The steward of the United States economy, the Federal Reserve, left interest rates unchanged at the end of its two-day policy-setting meeting on Wednesday, but it did prepare the ground for its first pandemic interest rate hike, saying it “will soon be appropriate” to do so.
“With inflation well above 2 percent and a strong labor market, the Committee expects it will soon be appropriate to raise the target range for the federal funds rate,” the Federal Open Market Committee said in its post-meeting statement.
The Fed said it will continue to taper its bond-buying, bringing those purchases to an end “in early March”. The FOMC also noted in its statement the impact the Omicron variant of COVID-19 is having on the economic recovery.
“The sectors most adversely affected by the pandemic have improved in recent months but are being affected by the recent sharp rise in COVID-19 cases,” said the Fed.
US stock markets have been whipsawed in recent days by investor concerns over the Fed’s looming lift-off.
No one really expected the Federal Reserve to start hiking interest rates on Wednesday. What’s been roiling markets of late are concerns over just how hawkish the Fed will become. Many will be listening closely to Fed Chairman Jerome Powell’s post-meeting press conference for clues on that.
By saying a rate hike may “soon be appropriate” the Fed is signaling that a rate hike could come in March – as many economists and investors are expecting.
The Fed slashed interest rates to near zero in the opening days of the pandemic in 2020, and unleashed a slew of extraordinary measures to nurture the economy through the unprecedented disruptions created by lockdown and border closures that threw 22 million Americans out of work.
But the economy – and the jobs market – have been steadily recovering. Disruptions still exist, but now its supply chain snarls and shortages of workers and raw materials that are raising costs for businesses and consumers.

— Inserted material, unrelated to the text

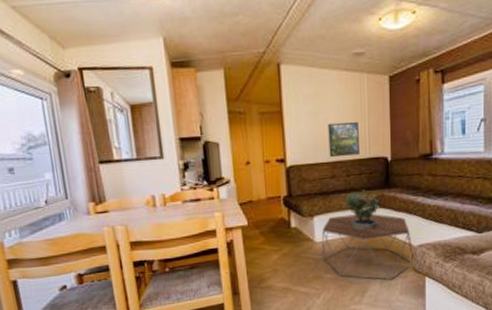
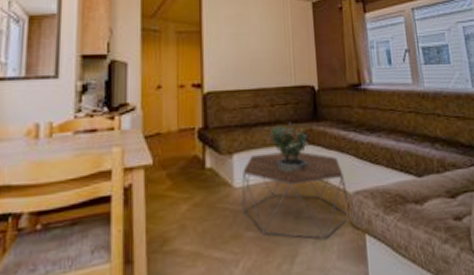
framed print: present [328,121,359,157] -> none [250,46,284,83]

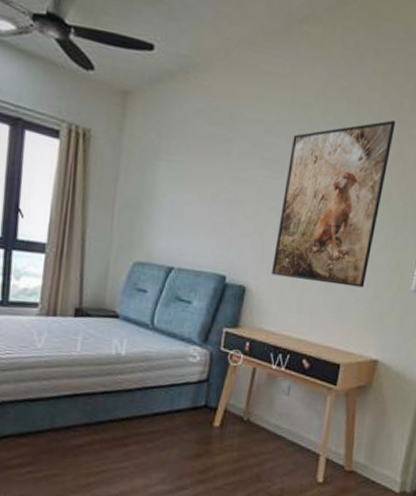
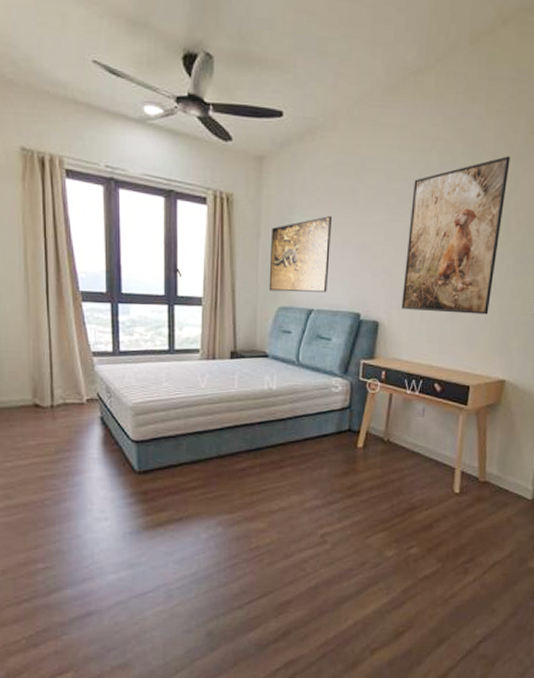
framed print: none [124,165,201,250] -> present [268,216,332,293]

In December, after the US central bank started pivoting monetary policy away from job-boosting cheap-money and toward reining in inflation, it signaled it would raise interest rates at least three times this year.
But inflation is running at its hottest in nearly forty years. And while the US created a disappointing 199,000 jobs in December it wasn’t because not enough businesses are hiring. Jobs creation is suffering from too many businesses chasing too few available workers. In fact, workers feel so confident about their jobs prospects that they are saying “I quit” in record numbers.
That has had led some Wall Street economists – notably over at Goldman Sachs – to predict that there could be four rate hikes in the cards this year, not three.
Mind – that is even with the disruptions caused by the Omicron variant, which triggered a wave of workers calling in sick.